Who Made Marriage and Why?
The historical definition of marriage has always been understood as ‘the union of one man and one woman to the exclusion of all others.’ This is the traditional definition of marriage.
This begs the question, however. Who decides what marriage is? Who made it? Did man decide that marriage should be this way? Is this why society has always had this traditional understanding?
If marriage is man-made, then it can be argued that the historical definition is arbitrary. Society is free to change the definition as it wills, according to the spirit of the times in which he lives. You can make marriage to be whatever you want.
But if God made marriage, then there is no argument or reason to change what marriage is. The Bible says that God made marriage. It was instituted by Him at the very beginning of history. He created man in His image. He said, “it is not good that the man should be alone, I will make a helper fit for him.”
The Bible says that “the LORD God caused a deep sleep to fall upon the man, and while he slept He took one of his ribs and closed up its place with flesh. And the rib that God had taken from the man He made into a woman and brought her to the man. Then the man said, ‘this at last is bone of my bones and flesh of my flesh; she shall be called Woman, because she was taken out of Man.”

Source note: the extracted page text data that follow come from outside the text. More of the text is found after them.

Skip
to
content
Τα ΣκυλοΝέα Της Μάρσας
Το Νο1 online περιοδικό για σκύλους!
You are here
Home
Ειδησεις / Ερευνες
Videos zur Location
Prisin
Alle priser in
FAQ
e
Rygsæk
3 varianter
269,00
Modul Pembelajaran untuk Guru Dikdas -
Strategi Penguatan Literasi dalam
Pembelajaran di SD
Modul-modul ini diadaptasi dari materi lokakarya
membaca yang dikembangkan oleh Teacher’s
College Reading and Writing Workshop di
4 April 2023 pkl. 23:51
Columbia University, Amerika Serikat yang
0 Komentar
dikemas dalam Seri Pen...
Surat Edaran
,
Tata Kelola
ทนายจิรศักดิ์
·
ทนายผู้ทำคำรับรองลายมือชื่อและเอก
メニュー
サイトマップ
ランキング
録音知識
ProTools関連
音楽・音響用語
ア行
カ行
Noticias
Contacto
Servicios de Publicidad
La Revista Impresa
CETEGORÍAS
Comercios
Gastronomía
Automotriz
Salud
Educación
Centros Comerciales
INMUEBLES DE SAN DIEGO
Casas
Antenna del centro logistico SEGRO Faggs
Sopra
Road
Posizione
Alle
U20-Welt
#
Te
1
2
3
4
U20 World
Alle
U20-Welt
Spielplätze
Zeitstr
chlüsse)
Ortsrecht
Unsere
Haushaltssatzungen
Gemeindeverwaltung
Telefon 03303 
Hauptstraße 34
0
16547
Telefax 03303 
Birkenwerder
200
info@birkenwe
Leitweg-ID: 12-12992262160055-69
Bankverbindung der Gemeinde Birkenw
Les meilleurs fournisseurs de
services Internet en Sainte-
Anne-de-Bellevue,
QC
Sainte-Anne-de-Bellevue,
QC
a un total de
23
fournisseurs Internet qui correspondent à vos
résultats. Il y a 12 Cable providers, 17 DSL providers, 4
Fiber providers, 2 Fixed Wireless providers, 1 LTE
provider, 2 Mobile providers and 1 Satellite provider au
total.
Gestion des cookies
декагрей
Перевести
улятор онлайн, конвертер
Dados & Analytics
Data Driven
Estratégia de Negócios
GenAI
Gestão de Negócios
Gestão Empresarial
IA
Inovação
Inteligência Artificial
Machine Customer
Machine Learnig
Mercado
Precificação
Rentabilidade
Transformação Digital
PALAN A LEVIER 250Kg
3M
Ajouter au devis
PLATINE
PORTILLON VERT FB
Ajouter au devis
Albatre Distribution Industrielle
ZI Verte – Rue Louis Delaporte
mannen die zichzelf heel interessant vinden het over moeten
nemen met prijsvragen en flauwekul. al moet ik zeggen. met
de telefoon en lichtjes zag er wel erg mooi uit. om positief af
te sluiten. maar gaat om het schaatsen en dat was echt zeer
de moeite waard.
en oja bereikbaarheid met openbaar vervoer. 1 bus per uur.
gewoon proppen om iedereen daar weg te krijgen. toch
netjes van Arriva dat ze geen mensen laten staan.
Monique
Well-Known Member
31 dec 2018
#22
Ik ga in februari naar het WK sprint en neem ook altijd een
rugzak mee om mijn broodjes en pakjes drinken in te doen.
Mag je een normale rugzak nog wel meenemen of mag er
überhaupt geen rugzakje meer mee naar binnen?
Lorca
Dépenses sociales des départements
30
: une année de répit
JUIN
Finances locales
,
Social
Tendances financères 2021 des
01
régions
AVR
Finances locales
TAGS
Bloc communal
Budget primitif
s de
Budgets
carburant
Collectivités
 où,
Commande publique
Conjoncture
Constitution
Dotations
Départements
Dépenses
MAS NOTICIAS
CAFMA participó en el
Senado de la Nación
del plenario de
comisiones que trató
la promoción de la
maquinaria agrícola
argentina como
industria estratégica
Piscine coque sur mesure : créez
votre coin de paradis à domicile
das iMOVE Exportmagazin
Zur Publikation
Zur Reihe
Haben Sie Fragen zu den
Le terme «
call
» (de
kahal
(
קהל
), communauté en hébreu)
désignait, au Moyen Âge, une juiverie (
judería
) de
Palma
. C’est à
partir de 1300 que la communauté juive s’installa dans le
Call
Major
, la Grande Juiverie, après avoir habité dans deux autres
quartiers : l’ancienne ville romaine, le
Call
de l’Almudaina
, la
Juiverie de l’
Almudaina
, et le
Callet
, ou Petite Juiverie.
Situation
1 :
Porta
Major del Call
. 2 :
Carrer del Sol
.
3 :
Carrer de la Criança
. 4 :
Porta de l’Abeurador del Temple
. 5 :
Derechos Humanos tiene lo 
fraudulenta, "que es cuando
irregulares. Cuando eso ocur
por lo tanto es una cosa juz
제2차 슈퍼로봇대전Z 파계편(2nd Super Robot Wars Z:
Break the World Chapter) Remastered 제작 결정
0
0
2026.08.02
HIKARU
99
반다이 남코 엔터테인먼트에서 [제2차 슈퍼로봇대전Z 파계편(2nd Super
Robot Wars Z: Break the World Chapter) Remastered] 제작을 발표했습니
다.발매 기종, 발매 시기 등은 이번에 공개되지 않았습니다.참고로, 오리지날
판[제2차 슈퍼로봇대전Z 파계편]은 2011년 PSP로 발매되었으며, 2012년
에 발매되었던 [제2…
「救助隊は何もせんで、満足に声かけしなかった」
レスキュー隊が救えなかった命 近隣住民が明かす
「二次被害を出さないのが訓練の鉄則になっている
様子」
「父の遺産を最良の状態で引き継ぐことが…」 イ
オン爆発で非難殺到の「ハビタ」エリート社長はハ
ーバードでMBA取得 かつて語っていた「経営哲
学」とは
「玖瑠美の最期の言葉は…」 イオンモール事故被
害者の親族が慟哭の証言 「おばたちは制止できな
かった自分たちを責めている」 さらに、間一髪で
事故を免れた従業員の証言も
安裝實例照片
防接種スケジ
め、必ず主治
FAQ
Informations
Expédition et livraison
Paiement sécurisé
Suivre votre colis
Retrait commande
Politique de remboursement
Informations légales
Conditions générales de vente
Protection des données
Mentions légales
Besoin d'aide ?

The Bible then says this, “Therefore a man shall leave his father and his mother and be joined to his wife, and they shall become one flesh.” The union of one man and one woman to the exclusion of all others has always formed the backbone of society.
So why did God make marriage? He did so with three purposes in mind. First of all, for companionship. It is not good for man to be alone. Second, for the propagation of the human race. The human race is to continue and increase. A third reason is the well-being and orderliness of society.